*REQUIRED TASKS*.
(A) Answer these about the Supported DMIS Commands text:
(i) What is any line or portion of a line preceded by "$$"?
(ii) In ACLRAT / POSACL, which value does feed stand for?
(iii) What example is given for the name of an internal bounding plane?
(B) Please give back everything in the listing from its first line down to the line containing "9: (199, 312)", both ends included, with each line repeated unchanged.

*TEXT SECTION*.
*** Block opens ***

Координатно-измерительные машины (КИМ) > Probe Path > Using the PLAY PATH Dialog Box > Supported DMIS Commands
  
Supported DMIS Commands
A subset of DMIS commands is automatically output by CMM to a probe path file. These commands are shown below with their associated parameters and definitions.
$$
Any line or portion of a line preceded by "$$" is a comment or command for the use of CMM.
ACLRAT / MESACL, units, feed
Sets the measure acceleration feedrate, where:
units—The ACCEL_UNITS value.
feed—The MEASURE_ACCEL value.
ACLRAT / POSACL, units, feed
Sets the safe acceleration feedrate, where:
units—The ACCEL_UNITS value.
feed—The SAFE_ACCEL value.
ACLRAT / SCNACL, units, feed
Sets the scanning acceleration, where:
units—The ACCEL_UNITS value.
feed—The MEASURE_ACCEL value.
BOUND / F(ent_name), F(BND_#)[, F(BND_#)]
Bounds a Measured or Constructed entity, where:
ent_name—The Measured or Constructed entity name, for example, M_PL01or C_LN01.
BND_#—The name of the internal bounding plane, for example, BND_12. The number of bounding planes depends on the type of the Measured or Constructed entity being bounded.

*** Block closes ***

*RECORDS FOR THE EXERCISE*.

*** Block opens ***

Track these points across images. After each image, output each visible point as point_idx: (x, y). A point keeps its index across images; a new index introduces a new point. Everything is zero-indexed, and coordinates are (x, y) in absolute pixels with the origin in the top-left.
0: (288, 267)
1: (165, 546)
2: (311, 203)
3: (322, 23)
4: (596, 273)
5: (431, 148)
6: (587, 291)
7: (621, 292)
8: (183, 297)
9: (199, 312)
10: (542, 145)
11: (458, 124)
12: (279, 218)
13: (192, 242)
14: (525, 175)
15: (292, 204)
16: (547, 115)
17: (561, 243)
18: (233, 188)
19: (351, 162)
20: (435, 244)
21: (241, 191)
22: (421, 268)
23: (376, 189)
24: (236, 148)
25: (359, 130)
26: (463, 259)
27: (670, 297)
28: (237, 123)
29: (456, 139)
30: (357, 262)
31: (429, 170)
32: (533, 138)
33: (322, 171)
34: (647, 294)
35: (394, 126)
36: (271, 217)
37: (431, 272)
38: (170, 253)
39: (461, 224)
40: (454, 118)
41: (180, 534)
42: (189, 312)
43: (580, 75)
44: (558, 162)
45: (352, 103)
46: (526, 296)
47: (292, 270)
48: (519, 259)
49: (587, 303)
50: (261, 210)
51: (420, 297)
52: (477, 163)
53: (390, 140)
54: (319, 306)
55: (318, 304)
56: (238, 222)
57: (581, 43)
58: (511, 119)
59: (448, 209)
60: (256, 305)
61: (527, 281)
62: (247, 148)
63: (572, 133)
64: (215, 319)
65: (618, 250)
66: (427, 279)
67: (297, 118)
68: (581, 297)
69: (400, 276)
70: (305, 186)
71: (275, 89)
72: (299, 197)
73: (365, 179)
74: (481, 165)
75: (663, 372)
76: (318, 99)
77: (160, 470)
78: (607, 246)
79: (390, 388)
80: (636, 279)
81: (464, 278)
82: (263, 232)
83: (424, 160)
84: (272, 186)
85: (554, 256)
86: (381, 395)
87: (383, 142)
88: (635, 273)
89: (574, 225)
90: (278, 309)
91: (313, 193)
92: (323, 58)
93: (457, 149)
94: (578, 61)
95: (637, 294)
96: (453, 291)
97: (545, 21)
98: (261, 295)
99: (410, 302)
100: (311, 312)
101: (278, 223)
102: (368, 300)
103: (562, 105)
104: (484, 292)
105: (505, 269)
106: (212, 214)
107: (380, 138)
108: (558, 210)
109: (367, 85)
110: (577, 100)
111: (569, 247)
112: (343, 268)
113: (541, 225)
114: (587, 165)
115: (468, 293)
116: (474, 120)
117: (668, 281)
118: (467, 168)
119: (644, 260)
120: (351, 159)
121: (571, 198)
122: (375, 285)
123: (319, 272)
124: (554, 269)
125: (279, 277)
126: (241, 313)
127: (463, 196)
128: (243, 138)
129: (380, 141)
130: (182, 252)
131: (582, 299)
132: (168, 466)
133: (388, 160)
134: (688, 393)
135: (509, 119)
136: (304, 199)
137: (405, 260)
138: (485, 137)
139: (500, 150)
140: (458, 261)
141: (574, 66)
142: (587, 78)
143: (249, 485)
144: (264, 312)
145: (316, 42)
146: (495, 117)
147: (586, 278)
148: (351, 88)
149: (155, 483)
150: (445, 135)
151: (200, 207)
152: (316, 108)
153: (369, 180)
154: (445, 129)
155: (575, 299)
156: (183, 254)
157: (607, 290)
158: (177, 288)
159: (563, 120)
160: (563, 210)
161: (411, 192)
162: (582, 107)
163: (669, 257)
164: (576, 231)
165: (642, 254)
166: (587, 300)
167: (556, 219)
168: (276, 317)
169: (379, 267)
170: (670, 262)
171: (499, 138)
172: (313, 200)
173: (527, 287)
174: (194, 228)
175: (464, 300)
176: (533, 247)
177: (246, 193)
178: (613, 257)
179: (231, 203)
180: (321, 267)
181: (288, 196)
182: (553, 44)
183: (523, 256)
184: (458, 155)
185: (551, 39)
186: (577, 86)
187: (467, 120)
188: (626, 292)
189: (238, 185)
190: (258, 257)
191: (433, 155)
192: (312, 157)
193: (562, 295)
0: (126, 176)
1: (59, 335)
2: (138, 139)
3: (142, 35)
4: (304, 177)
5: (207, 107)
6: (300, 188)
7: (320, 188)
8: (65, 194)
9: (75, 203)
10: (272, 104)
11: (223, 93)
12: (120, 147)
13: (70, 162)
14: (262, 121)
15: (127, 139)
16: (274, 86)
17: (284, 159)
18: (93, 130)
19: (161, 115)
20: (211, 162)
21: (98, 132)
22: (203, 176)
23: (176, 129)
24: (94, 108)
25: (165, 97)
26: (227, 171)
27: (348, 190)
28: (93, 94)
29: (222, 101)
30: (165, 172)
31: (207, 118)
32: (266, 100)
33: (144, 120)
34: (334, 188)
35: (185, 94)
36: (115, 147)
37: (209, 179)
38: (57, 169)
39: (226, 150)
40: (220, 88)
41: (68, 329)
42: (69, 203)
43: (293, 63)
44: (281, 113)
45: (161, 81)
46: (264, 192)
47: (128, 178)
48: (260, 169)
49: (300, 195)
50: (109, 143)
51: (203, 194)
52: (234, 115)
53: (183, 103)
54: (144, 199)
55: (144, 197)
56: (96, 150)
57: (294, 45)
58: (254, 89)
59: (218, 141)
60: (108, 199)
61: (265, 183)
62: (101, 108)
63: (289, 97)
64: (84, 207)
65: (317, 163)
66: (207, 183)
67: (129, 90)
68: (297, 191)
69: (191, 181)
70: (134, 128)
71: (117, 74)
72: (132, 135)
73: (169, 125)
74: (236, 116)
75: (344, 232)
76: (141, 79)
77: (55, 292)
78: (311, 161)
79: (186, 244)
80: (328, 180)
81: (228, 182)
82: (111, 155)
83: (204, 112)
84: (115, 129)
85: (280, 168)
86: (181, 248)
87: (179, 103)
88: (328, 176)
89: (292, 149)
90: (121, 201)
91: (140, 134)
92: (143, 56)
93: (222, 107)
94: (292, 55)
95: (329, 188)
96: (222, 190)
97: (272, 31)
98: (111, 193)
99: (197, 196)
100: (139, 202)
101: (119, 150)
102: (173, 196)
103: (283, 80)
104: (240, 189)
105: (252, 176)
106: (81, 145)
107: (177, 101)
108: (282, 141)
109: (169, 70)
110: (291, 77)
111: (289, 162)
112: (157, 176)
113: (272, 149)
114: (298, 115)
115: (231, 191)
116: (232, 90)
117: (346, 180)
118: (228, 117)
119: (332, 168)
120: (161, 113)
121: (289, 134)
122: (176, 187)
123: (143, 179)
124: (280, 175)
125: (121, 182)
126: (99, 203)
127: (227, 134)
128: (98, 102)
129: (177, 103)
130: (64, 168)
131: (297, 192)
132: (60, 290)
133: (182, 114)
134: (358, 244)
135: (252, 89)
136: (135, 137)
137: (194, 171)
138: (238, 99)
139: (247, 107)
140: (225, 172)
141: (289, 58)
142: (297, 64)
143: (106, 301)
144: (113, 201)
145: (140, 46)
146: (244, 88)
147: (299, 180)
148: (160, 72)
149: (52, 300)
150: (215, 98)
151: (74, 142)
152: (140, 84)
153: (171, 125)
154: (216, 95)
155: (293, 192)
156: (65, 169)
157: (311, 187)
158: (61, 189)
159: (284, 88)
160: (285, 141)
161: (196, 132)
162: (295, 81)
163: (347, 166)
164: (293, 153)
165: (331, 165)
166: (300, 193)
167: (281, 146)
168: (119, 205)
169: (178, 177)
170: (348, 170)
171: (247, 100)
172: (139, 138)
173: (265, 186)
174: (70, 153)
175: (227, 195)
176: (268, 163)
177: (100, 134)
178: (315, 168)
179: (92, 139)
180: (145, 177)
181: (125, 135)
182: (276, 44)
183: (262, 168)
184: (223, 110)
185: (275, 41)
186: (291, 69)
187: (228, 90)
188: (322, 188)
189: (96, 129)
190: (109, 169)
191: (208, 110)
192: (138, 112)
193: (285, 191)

*** Block closes ***

*SOLUTION SET*.
(A)
(i) A comment or command for the use of CMM.
(ii) The SAFE_ACCEL value.
(iii) BND_12.

(B)
Track these points across images. After each image, output each visible point as point_idx: (x, y). A point keeps its index across images; a new index introduces a new point. Everything is zero-indexed, and coordinates are (x, y) in absolute pixels with the origin in the top-left.
0: (288, 267)
1: (165, 546)
2: (311, 203)
3: (322, 23)
4: (596, 273)
5: (431, 148)
6: (587, 291)
7: (621, 292)
8: (183, 297)
9: (199, 312)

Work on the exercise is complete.